Below: Moviment Graffitti protests the fuel stations policy rules outside the Planning Authority
Below: Moviment Graffitti protests the fuel stations policy rules outside the Planning Authority

The ERA had already shot down Camilleri’s proposal to plant mature trees to screen the petrol station from long-distance views, noting that five mature Aleppo pines on the roadside would still be removed: “landscaping should not be considered a sufficient premise to allow environmentally-objectionable development in the ODZ.”

And rebutting the developer’s argument of having already considered a Salini site before the Rabat Road site, the ERA said the Salini proposal did not even merit consideration as a potential alternative, in view of its evident incompatibility with the surrounding environment. “The earlier inclusion of such a non-starter does not justify the favourable consideration of another objectionable site on the pretext that the earlier option was even worse.”
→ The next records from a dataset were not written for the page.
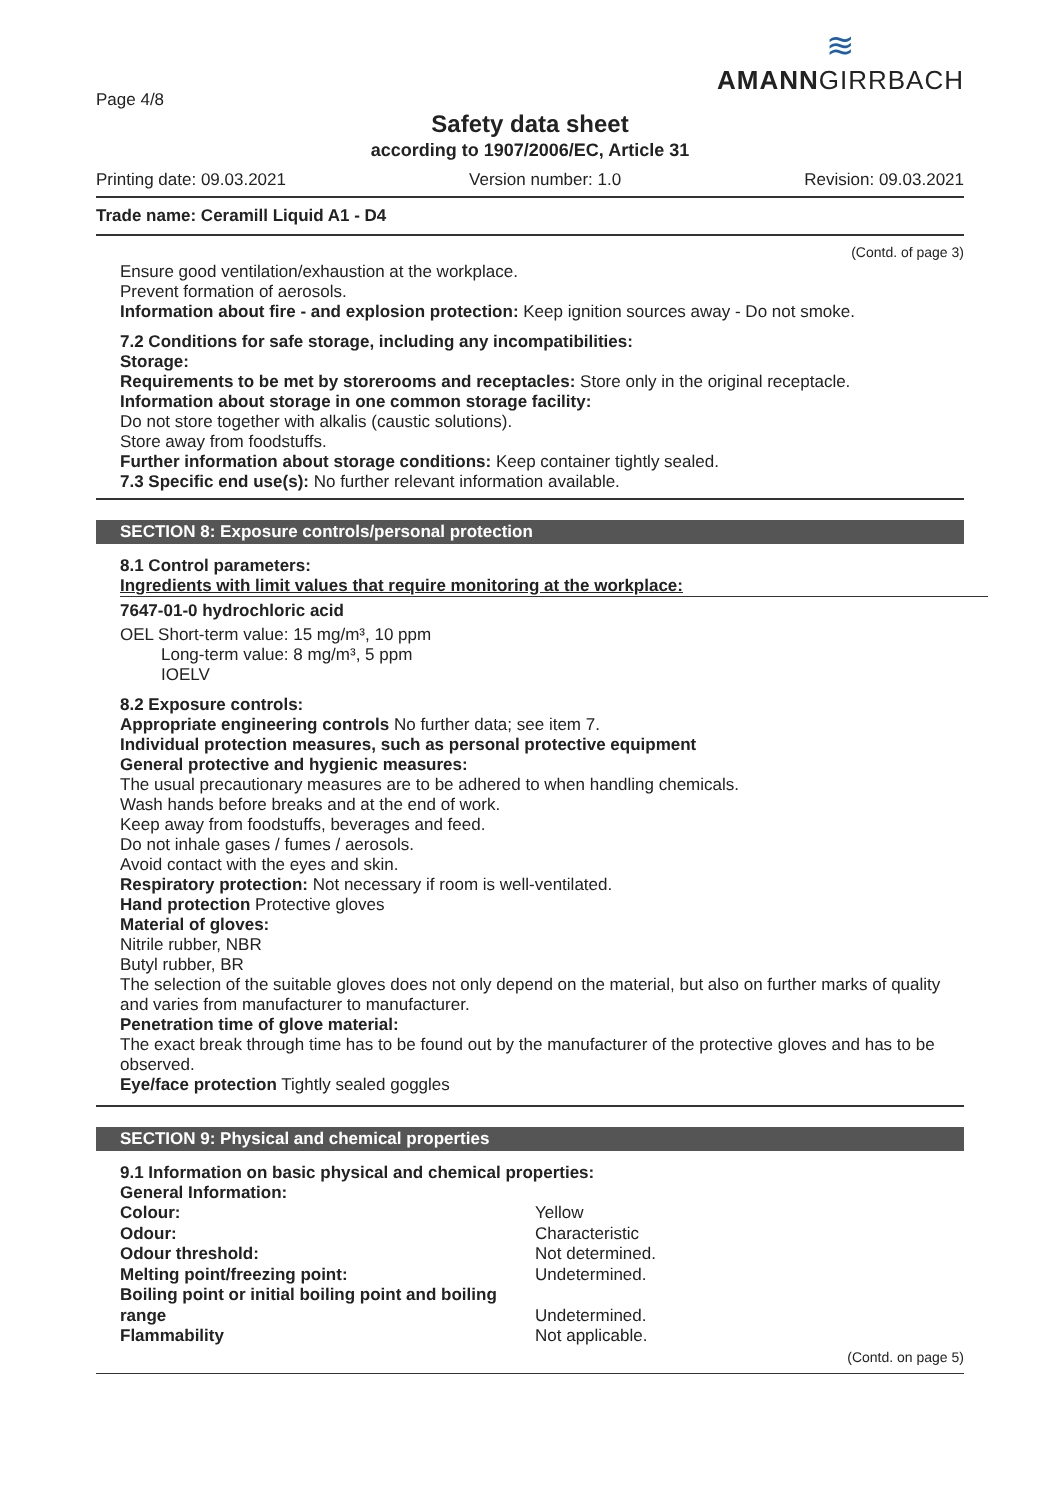Page 4/8
≋
AMANNGIRRBACH
Safety data sheet
according to 1907/2006/EC, Article 31
Printing date: 09.03.2021 Version number: 1.0 Revision: 09.03.2021
Trade name: Ceramill Liquid A1 - D4
(Contd. of page 3)
Ensure good ventilation/exhaustion at the workplace.
Prevent formation of aerosols.
Information about fire - and explosion protection: Keep ignition sources away - Do not smoke.
7.2 Conditions for safe storage, including any incompatibilities:
Storage:
Requirements to be met by storerooms and receptacles: Store only in the original receptacle.
Information about storage in one common storage facility:
Do not store together with alkalis (caustic solutions).
Store away from foodstuffs.
Further information about storage conditions: Keep container tightly sealed.
7.3 Specific end use(s): No further relevant information available.
SECTION 8: Exposure controls/personal protection
8.1 Control parameters:
Ingredients with limit values that require monitoring at the workplace:
7647-01-0 hydrochloric acid
OEL Short-term value: 15 mg/m³, 10 ppm
Long-term value: 8 mg/m³, 5 ppm
IOELV
8.2 Exposure controls:
Appropriate engineering controls No further data; see item 7.
Individual protection measures, such as personal protective equipment
General protective and hygienic measures:
The usual precautionary measures are to be adhered to when handling chemicals.
Wash hands before breaks and at the end of work.
Keep away from foodstuffs, beverages and feed.
Do not inhale gases / fumes / aerosols.
Avoid contact with the eyes and skin.
Respiratory protection: Not necessary if room is well-ventilated.
Hand protection Protective gloves
Material of gloves:
Nitrile rubber, NBR
Butyl rubber, BR
The selection of the suitable gloves does not only depend on the material, but also on further marks of quality and varies from manufacturer to manufacturer.
Penetration time of glove material:
The exact break through time has to be found out by the manufacturer of the protective gloves and has to be observed.
Eye/face protection Tightly sealed goggles
SECTION 9: Physical and chemical properties
9.1 Information on basic physical and chemical properties:
General Information:
| Colour: | Yellow |
| Odour: | Characteristic |
| Odour threshold: | Not determined. |
| Melting point/freezing point: | Undetermined. |
| Boiling point or initial boiling point and boiling range | Undetermined. |
| Flammability | Not applicable. |
(Contd. on page 5)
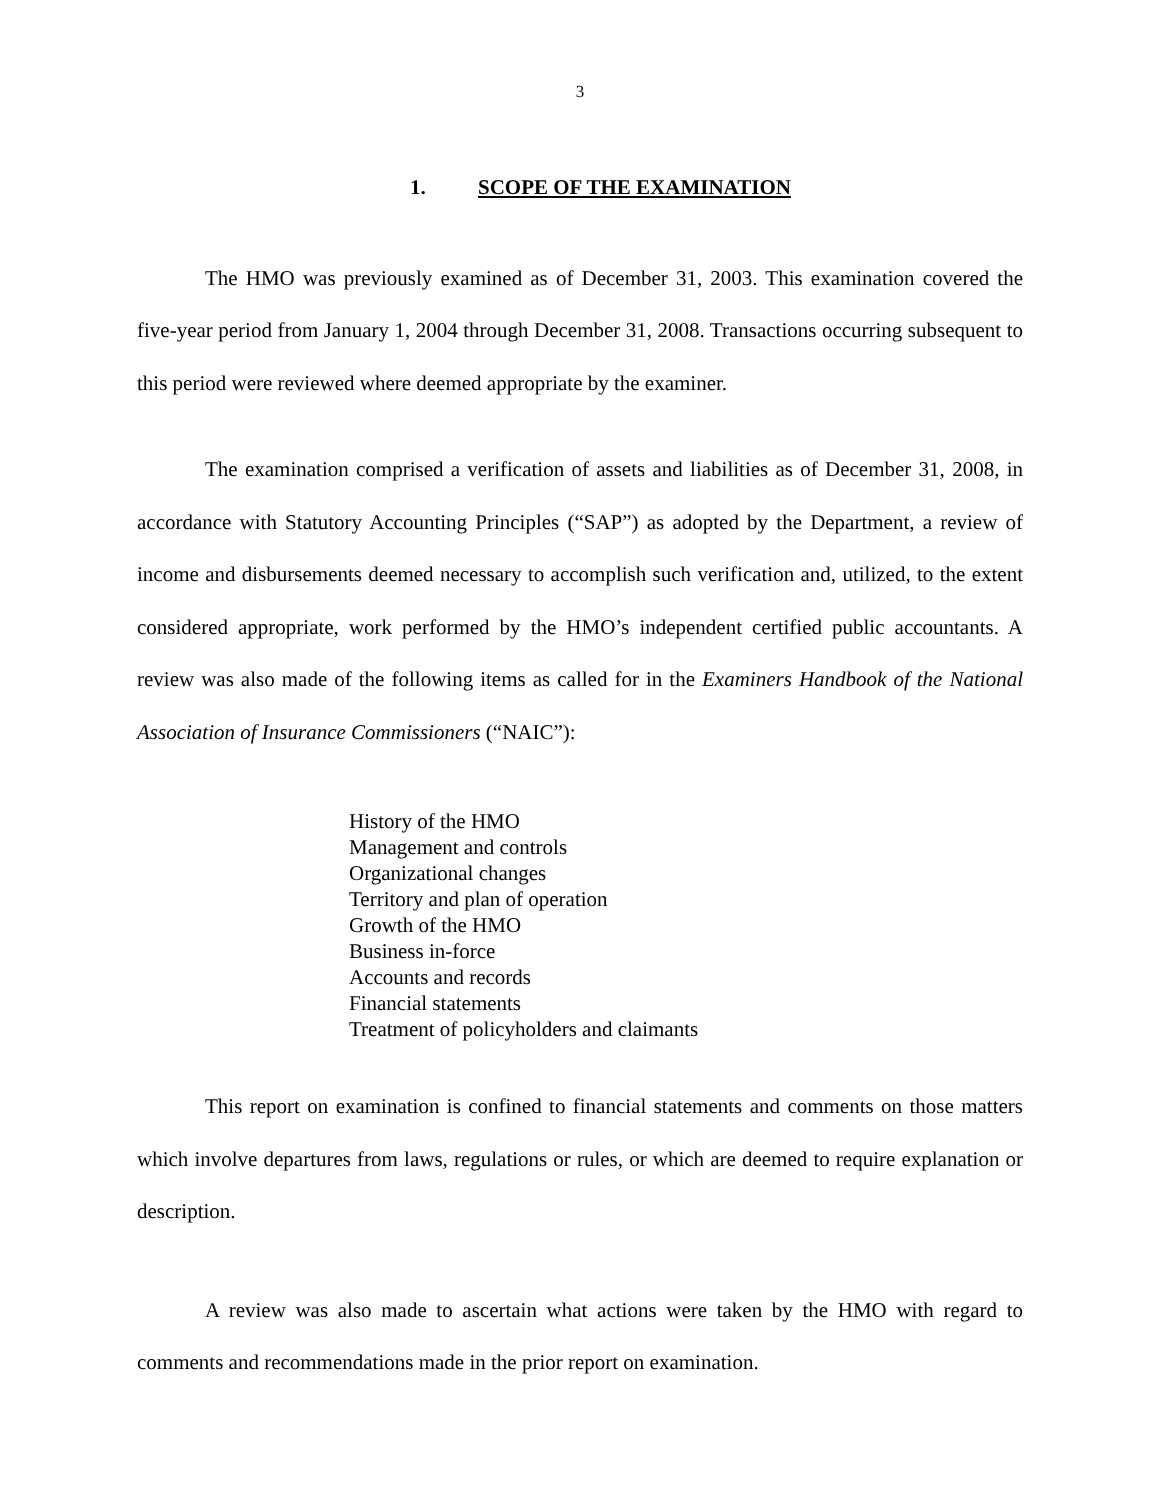3
1. SCOPE OF THE EXAMINATION
The HMO was previously examined as of December 31, 2003. This examination covered the five-year period from January 1, 2004 through December 31, 2008. Transactions occurring subsequent to this period were reviewed where deemed appropriate by the examiner.
The examination comprised a verification of assets and liabilities as of December 31, 2008, in accordance with Statutory Accounting Principles (“SAP”) as adopted by the Department, a review of income and disbursements deemed necessary to accomplish such verification and, utilized, to the extent considered appropriate, work performed by the HMO’s independent certified public accountants. A review was also made of the following items as called for in the Examiners Handbook of the National Association of Insurance Commissioners (“NAIC”):
History of the HMO
Management and controls
Organizational changes
Territory and plan of operation
Growth of the HMO
Business in-force
Accounts and records
Financial statements
Treatment of policyholders and claimants
This report on examination is confined to financial statements and comments on those matters which involve departures from laws, regulations or rules, or which are deemed to require explanation or description.
A review was also made to ascertain what actions were taken by the HMO with regard to comments and recommendations made in the prior report on examination.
Despite the ERA’s objections, the PA’s design advisory panel said it was “not averse” to the latest plans from a design point of view, while the Regulator of Energy and Water Services has withdrawn earlier objections, following the submission of a technical report by the developer.

The latest plans for the 3,000sq.m development propose a 460sq.m built-up area, with 920sq.m of soft landscaping and 100sq.m for car wash structures, while the service station’s canopy will spread over 150sq.m.

Qormi station

The ERA has also reiterated its objections to plans by the company Tuminvest to develop a charging station for electrical and gas-powered cars on a site presently used as a car park in Mdina Road in Qormi.

The car park in question is not covered by any permit and therefore the land in question cannot be considered as land committed for development.

The ERA reiterated its main objection to the uptake of undeveloped land beyond development zones. It previously insisted that charging stations can be easily sited within existing developments and did not necessitate the commitment of fresh land outside already committed development zones.

Apart from the charging stations, the proposal also includes a car wash and a cafeteria with seating area.

The charging station would provide 10 outlet units for about 200-300 vehicles daily. An LPG fuelling facility will cater for about 100 vehicles daily.

Eatery approved in Burmarrad petrol station

In a decision which could set a precedent for other approved fuel stations, last week  the Planning Commission approved an application which will allow the already approved petrol station opposite the Kiabi shopping centre, to open a small food and drinks establishment.

The catering establishment will occupy 68sq.m of space already allocated for a retail shop selling car related products like spare parts whose area has been reduced.

The PA’s case officer had insisted that the proposed food and drink establishment does not complement the use of the area as a fuel station. But the Planning Commission disagreed, insisting that the proposed small eatery is “ancillary” to the fuel station.